After working with and around writers for almost three decades (gulp!), I've noticed a trend: When writers are "between opportunities," most are dead in the water as to where to turn for their next writing gig.
Whether looking for a job, a client, or a writing assignment, it's vital to know who's buying what you're selling in your market segment. Otherwise, every time you market yourself, you're reinventing the wheel--looking for new contacts, creating appropriate collateral materials, etc.
If you want to make a break with the past and move to a new niche, that's great. But be aware, that in writing, as in every other profession, you're most appealing when you're actively employed. So even if you want to make a job loss into an opportunity to move to something really new, it might be in your best interest to find something short term in your current field while you're investigating your new one.
For writers who intend to remain in their current niche, it's vital to survey the field every once in a while.
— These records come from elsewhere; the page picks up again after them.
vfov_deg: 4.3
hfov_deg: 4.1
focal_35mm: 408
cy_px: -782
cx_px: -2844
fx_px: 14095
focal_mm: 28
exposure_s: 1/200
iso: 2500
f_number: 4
If you're a business writer, it's obvious that knowing four or five companies from your city's who's who will assist in your next job search, but you should also be aware of two or three recruiting firms who place writers (either full-time or contract) in your area, as well as a couple of journals or magazines who buy articles that you have the knowledge to write.
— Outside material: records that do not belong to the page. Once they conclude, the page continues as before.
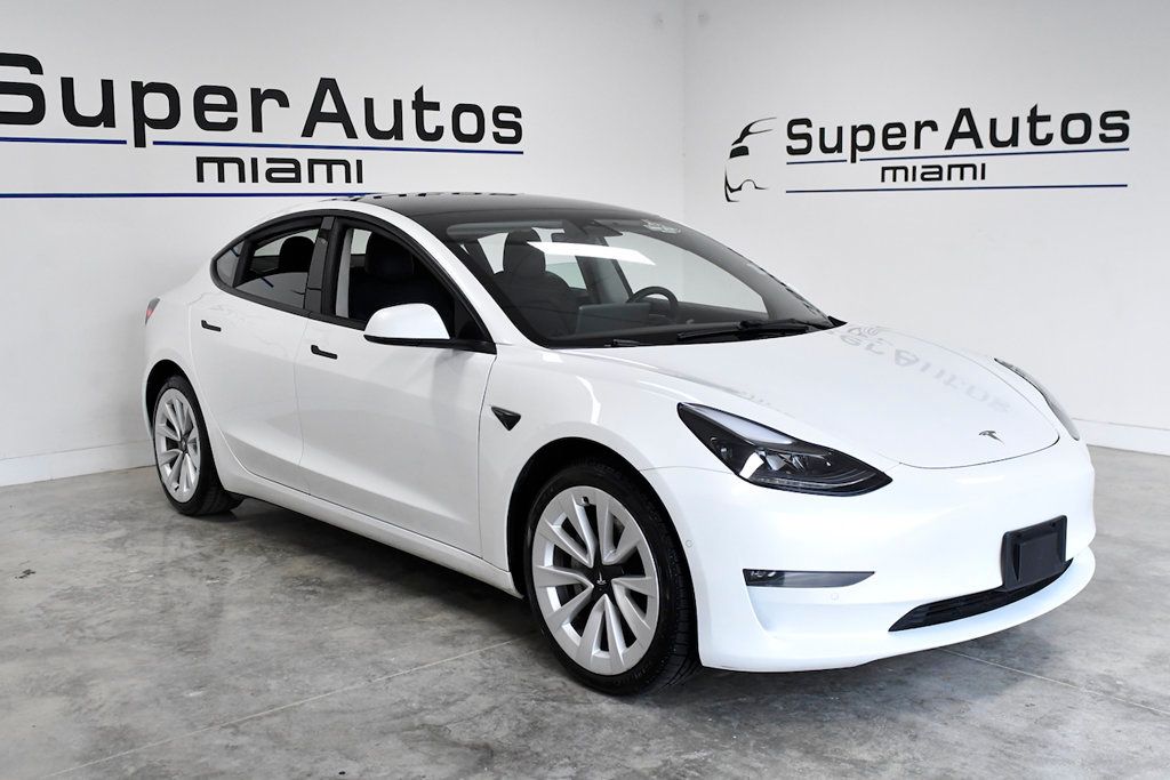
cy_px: 390
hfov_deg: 53.1
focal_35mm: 36
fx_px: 1170
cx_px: 585
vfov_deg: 36.9
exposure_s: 1/2500
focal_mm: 24
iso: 2500
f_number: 3.5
If you're an entertainment writer, you should be aware of all of the publications (trade, association, and consumer) who buy similar work, as well publicists, music companies, and not-for-profit associations who might want to hire someone with your special talents.
Every niche has a defined arena and known players. The more you know about it, the easier your transition will be from one opportunity to the next.
If you know what you dream for your writing and you take the time to stay up to date with your working niche, your career path will begin to emerge.